In Schanze 2, berühmt durch die energische Verteidigung des Leutnants Anker, brannte schon seit zwei Tagen das Blochhaus, und aus dem gewaltigen Aschenhaufen starrten nur einzelne verkohlte noch rauchende Balken schwarz und phantastisch in die Luft empor. In Schanze 4 lag ein kunstvoll gegossenes Bronzerohr, das von einem patriotischen Bauersmann unter einem Redeschwall als eines von denen wiedererkannt wurde, die ihnen der Däne, wie er sagte, damals im Jahre 50 aus Rendsburg gestohlen habe!
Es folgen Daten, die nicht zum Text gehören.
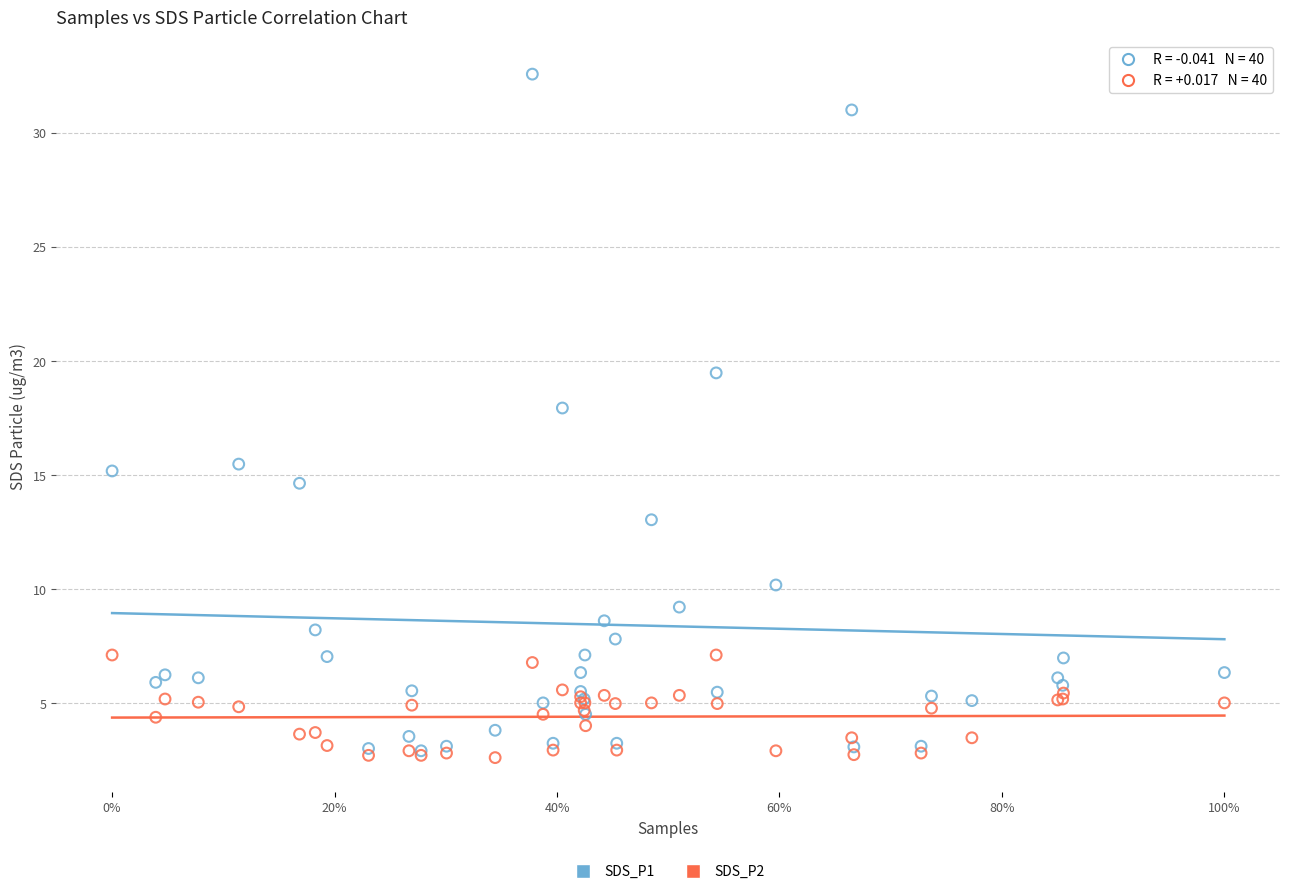

What are all the series names shown in the legend?

SDS_P1, SDS_P2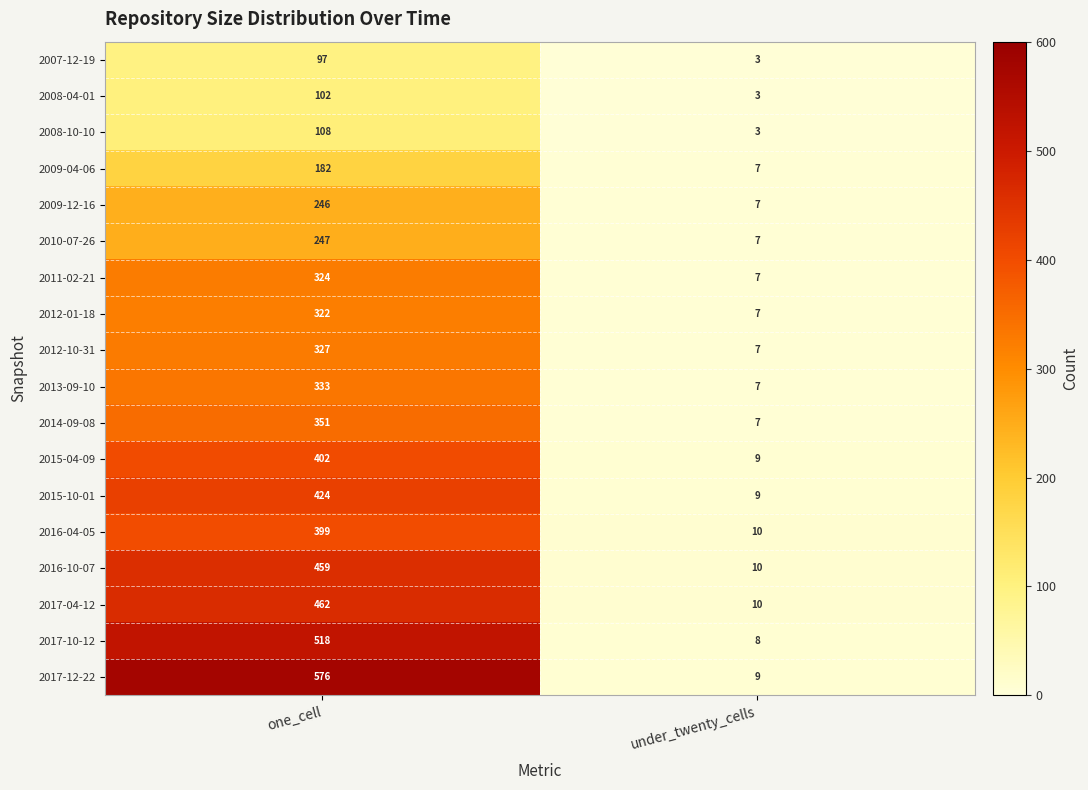

Which series has the largest range (max minus min)?

2017-12-22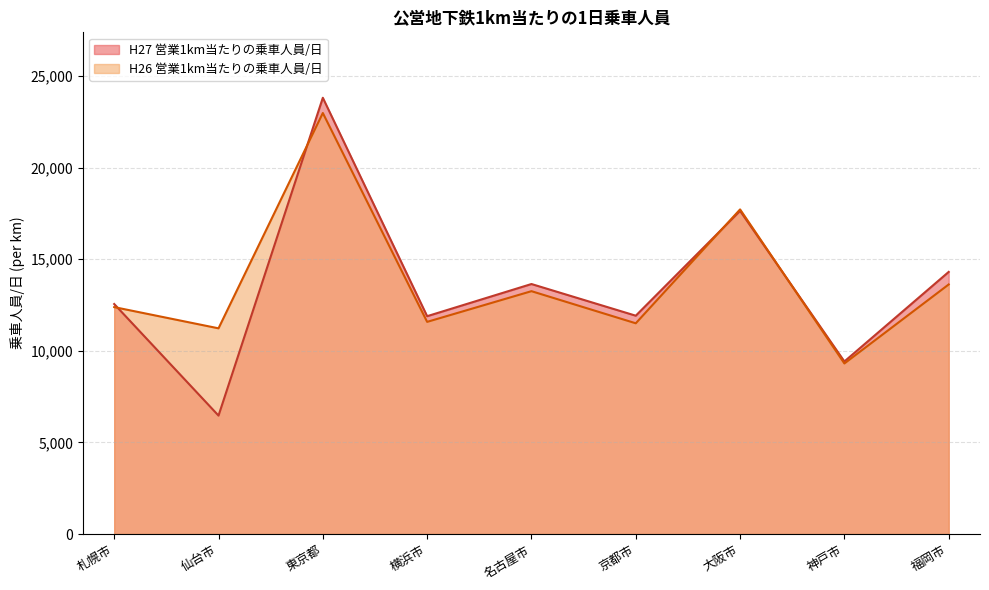

In H26 営業1km当たりの乗車人員/日, how many points are lower than both neighbors (excluding endpoints)?

4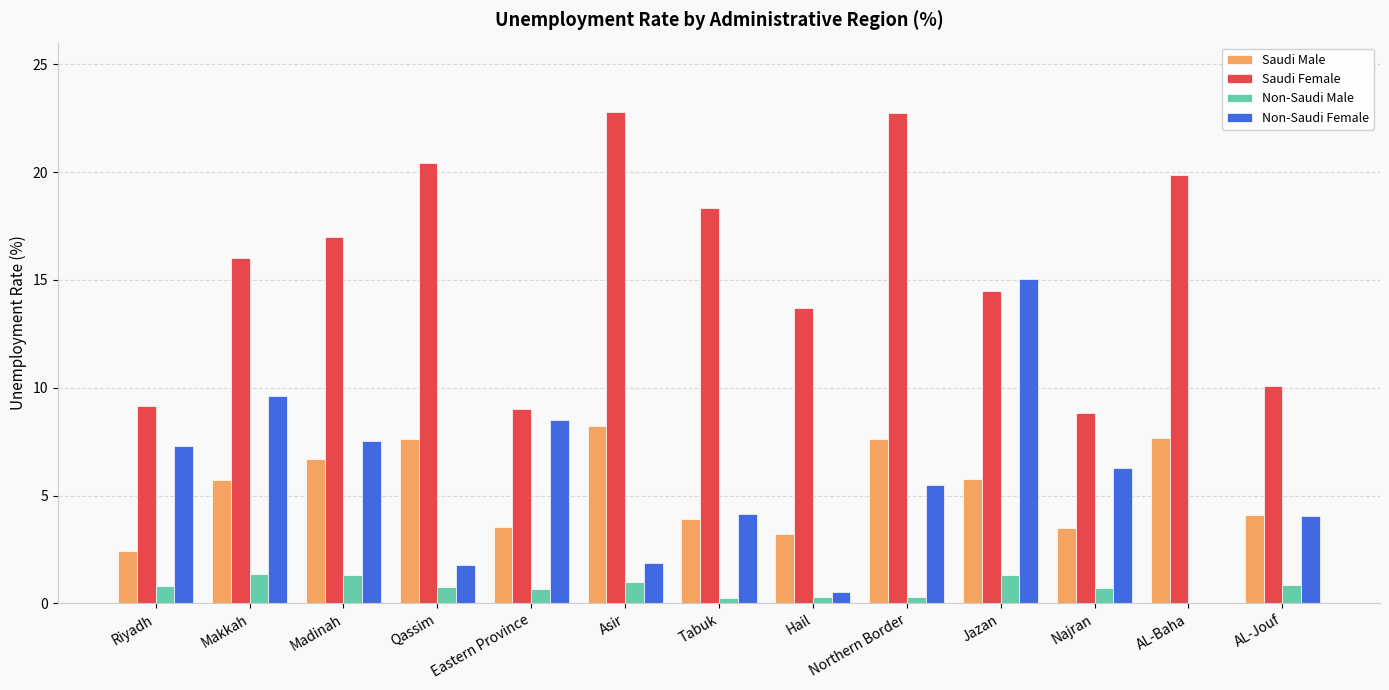

Does the chart contain stacked bars?

No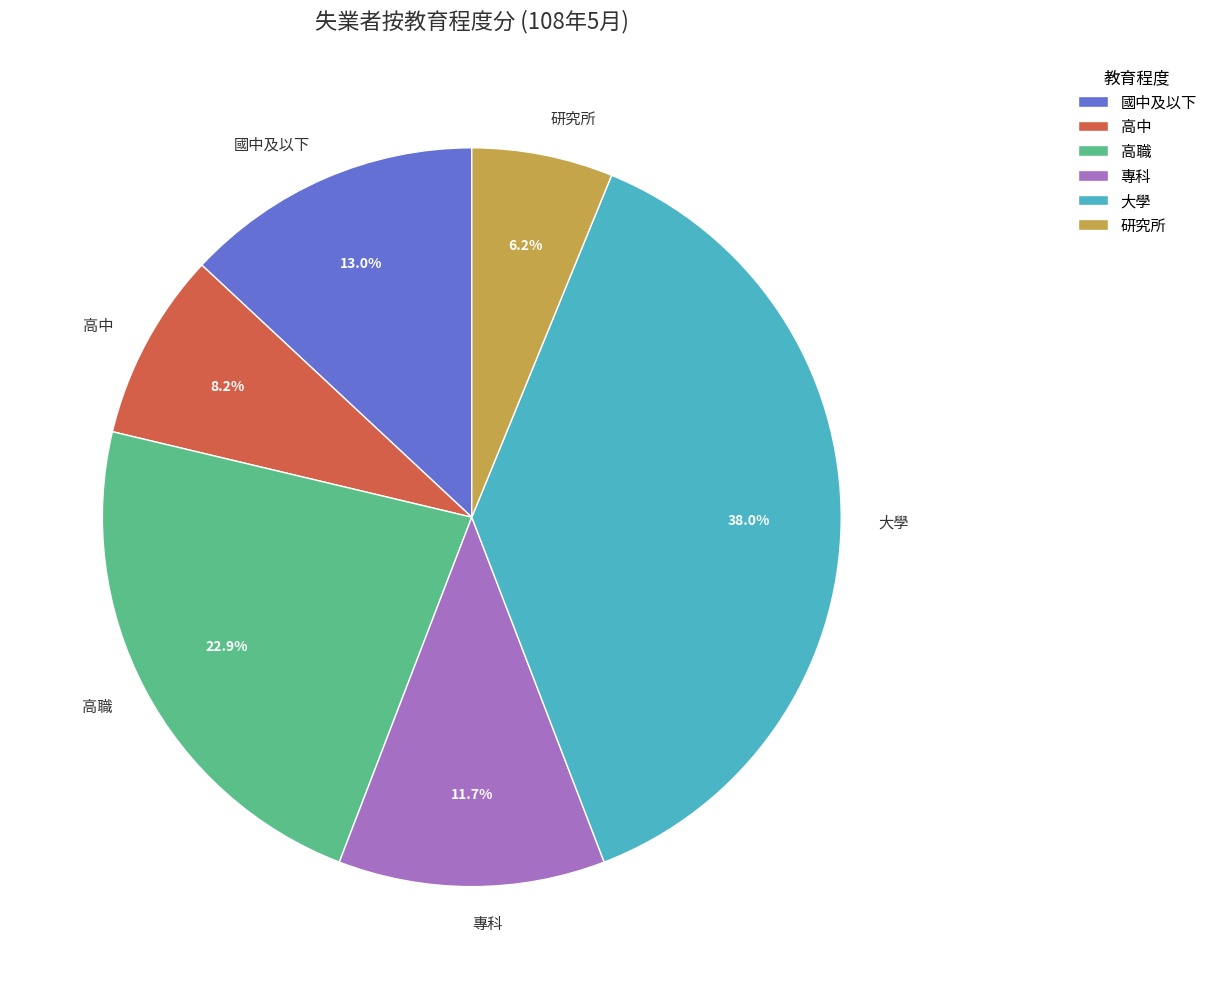

To the nearest percent, what is the difference between the largest and smallest slice percentages?

32%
In Schanze 6, die mich sowohl durch ihr ganz besonders interessantes Innere, als auch dadurch anzog, daß bei ihrer Erstürmung unter Anführung des braven gefallenen Majors v. Beeren unsre Düsseldorfer und andere rheinische Jungen geholfen hatten, traf ich den Pionierleutnant Bendemann, der sich als einer der Ersten gestern besonders hervorgetan hatte. Vor dieser wie den nächsten Schanzen bis zu Nr. 10 waren die Palisadenreihen, vom Rand des Graben aus, horizontal mit Spitze gegen die Brustwehr gerichtet, was die ersten Stürmer genötigt hatte, von ihn aus erst den Sprung in den zwanzig Fuß tiefen Graben zu tun. Dabei muß einer der Unsrigen getroffen sein, denn ich fand auf einer der Palisaden eine große frische Blutlache. Die sofort eingreifenden Pioniere, die überhaupt in dem ganzen Kampf den höchsten Grad von Tapferkeit, verbunden mit besonnener Geschicklichkeit und größter Kaltblütigkeit, im heftigsten Gewehrfeuer bewiesen haben, machten dann durch Sprengen oder mit ihren Äxten und Hacken augenblicklich eine für die Nachrückenden leichter gangbare, breitere Lücke. Ebeso wurden die bereits genommenen und hinten mit einem offenen Zugang versehenen Schanzen im Nu von ihnen geschlossen, worauf die den Sturmkolonnen zugeteilten Artilleristen die noch brauchbaren dänischen Geschütze umdrehten und mit der ersten besten vorhandenen Ladung den fliehenden Feind beschossen. Dabei mögen die tapfern Schwarzkragen es mit der Ladung in der Hitze des Augenblickes wohl etwas allzugut gemeint haben, denn einzelne der alten eisernen Brummer hatten, empört über diese ungewohnte Behandlung, sich rücklings überschlagen und lagen noch so im Sande.